*** Provided entries Section Begins ***

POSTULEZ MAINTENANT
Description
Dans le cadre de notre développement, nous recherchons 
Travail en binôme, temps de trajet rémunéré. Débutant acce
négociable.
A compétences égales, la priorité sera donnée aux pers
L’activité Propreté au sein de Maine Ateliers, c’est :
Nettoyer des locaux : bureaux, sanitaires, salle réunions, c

*** Provided entries Section Ends ***
*** Provided entries Section Begins ***

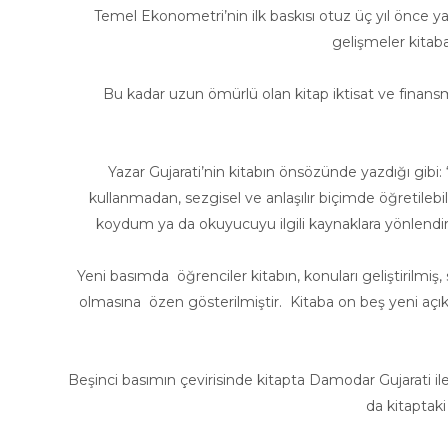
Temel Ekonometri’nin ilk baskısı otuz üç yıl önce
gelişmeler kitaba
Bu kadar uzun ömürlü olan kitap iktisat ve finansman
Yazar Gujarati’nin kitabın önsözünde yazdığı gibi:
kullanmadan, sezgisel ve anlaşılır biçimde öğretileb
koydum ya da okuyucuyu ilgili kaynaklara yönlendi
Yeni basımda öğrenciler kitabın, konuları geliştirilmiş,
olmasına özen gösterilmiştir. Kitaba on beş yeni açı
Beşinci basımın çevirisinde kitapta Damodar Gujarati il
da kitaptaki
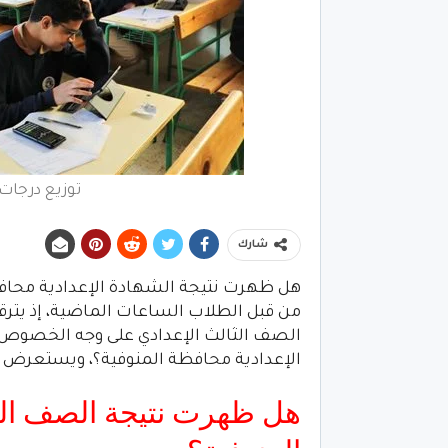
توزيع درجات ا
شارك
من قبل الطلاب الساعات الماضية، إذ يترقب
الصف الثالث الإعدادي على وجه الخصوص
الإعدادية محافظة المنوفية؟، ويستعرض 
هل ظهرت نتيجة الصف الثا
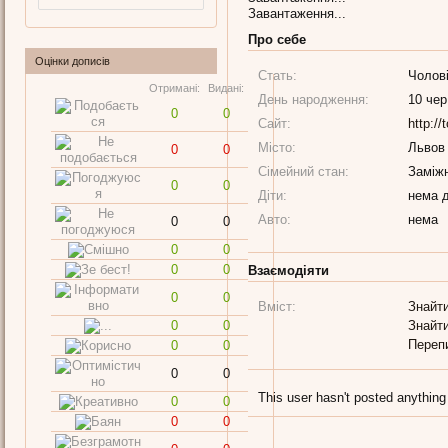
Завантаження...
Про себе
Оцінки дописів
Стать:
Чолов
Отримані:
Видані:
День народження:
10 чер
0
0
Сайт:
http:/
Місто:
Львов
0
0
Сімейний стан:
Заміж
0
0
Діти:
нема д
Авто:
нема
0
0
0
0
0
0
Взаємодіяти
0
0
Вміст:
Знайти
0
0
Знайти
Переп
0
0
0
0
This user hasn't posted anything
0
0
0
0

*** Provided entries Section Ends ***

Give, as a numbered list with blank lines omitted, the lines of the records from the line containing "POSTULEZ MAINTENANT" up to and including the line containing "Nettoyer des locaux".

1. POSTULEZ MAINTENANT
2. Description
3. Dans le cadre de notre développement, nous recherchons 
4. Travail en binôme, temps de trajet rémunéré. Débutant acce
5. négociable.
6. A compétences égales, la priorité sera donnée aux pers
7. L’activité Propreté au sein de Maine Ateliers, c’est :
8. Nettoyer des locaux : bureaux, sanitaires, salle réunions, c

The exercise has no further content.